Global English article in FT

The Financial Times has a long article on Global English, Whose English?, by Michael Skapinker, with particular reference to David Graddol (see earlier entry and comments).

One concern of the article is how and when English will change. David Crystal is quoted:

Mr Crystal has written: “On several occasions, I have encountered English-as-a-first-language politicians, diplomats and civil servants working in Brussels commenting on how they have felt their own English being pulled in the direction of these foreignlanguage patterns . . . These people are not ‘talking down’ to their colleagues or consciously adopting simpler expressions, for the English of their interlocutors may be as fluent as their own. It is a natural process of accommodation, which in due course could lead to new standardised forms.”

It’s claimed that written academic English has to stay closer to the grammatical rules ‘followed by the native English-speaking elites’. I see quite a few books and articles on German law in non-native English that has not been seen by an editor, or by an editor who realized what was ‘wrong’ with it. But true, that doesn’t mean there is a proliferation of such articles or a development of a legal Denglish.
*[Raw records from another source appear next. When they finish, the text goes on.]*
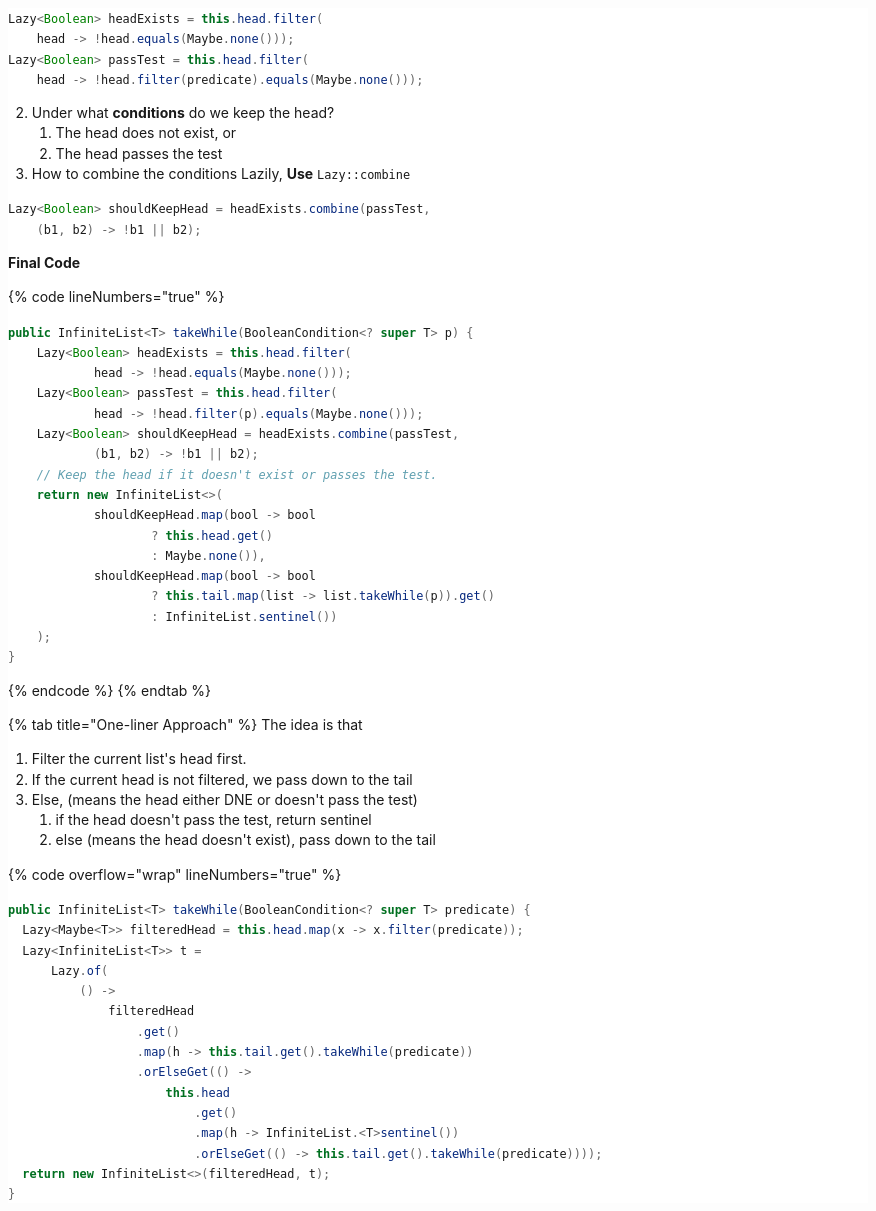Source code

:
 ```java
Lazy<Boolean> headExists = this.head.filter(
    head -> !head.equals(Maybe.none()));
Lazy<Boolean> passTest = this.head.filter(
    head -> !head.filter(predicate).equals(Maybe.none()));
```

2. Under what **conditions** do we keep the head?
   1. The head does not exist, or
   2. The head passes the test
3. How to combine the conditions Lazily, **Use** `Lazy::combine`

```java
Lazy<Boolean> shouldKeepHead = headExists.combine(passTest,
    (b1, b2) -> !b1 || b2);
```

**Final Code**

{% code lineNumbers="true" %}
```java
public InfiniteList<T> takeWhile(BooleanCondition<? super T> p) {
    Lazy<Boolean> headExists = this.head.filter(
            head -> !head.equals(Maybe.none()));
    Lazy<Boolean> passTest = this.head.filter(
            head -> !head.filter(p).equals(Maybe.none()));
    Lazy<Boolean> shouldKeepHead = headExists.combine(passTest,
            (b1, b2) -> !b1 || b2);
    // Keep the head if it doesn't exist or passes the test.
    return new InfiniteList<>(
            shouldKeepHead.map(bool -> bool
                    ? this.head.get()
                    : Maybe.none()),
            shouldKeepHead.map(bool -> bool
                    ? this.tail.map(list -> list.takeWhile(p)).get()
                    : InfiniteList.sentinel())
    );
}
```
{% endcode %}
{% endtab %}

{% tab title="One-liner Approach" %}
The idea is that

1. Filter the current list's head first.
2. If the current head is not filtered, we pass down to the tail
3. Else, (means the head either DNE or doesn't pass the test)
   1. if the head doesn't pass the test, return sentinel
   2. else (means the head doesn't exist), pass down to the tail

{% code overflow="wrap" lineNumbers="true" %}
```java
public InfiniteList<T> takeWhile(BooleanCondition<? super T> predicate) {
  Lazy<Maybe<T>> filteredHead = this.head.map(x -> x.filter(predicate));
  Lazy<InfiniteList<T>> t =
      Lazy.of(
          () ->
              filteredHead
                  .get()
                  .map(h -> this.tail.get().takeWhile(predicate))
                  .orElseGet(() ->
                      this.head
                          .get()
                          .map(h -> InfiniteList.<T>sentinel())
                          .orElseGet(() -> this.tail.get().takeWhile(predicate))));
  return new InfiniteList<>(filteredHead, t);
}
```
Barbara Seidlhofer, professor of English and applied linguistics at the University of Vienna, says relief at the absence of native speakers is common. “When we talk to people (often professionals) about international communication, this observation is made very often indeed. We haven’t conducted a systematic study of this yet, so what I say is anecdotal for the moment, but there seems to be very widespread agreement about it,” she says. She quotes an Austrian banker as saying: “I always find it easier to do business [in English] with partners from Greece or Russia or Denmark. But when the Irish call, it gets complicated and taxing.”

Professor Seidlhofer has published on English as a ‘lingua franca’. She believes that a new international English is developing. For that to be the case, the communication between the Austrian banker and the Greeks, Russians and Danes would have to be better than between him and the Irish. And there must be more to it than ‘the patient feels’ changing to ‘the patient feel’, which is nothing more than a development typical of English.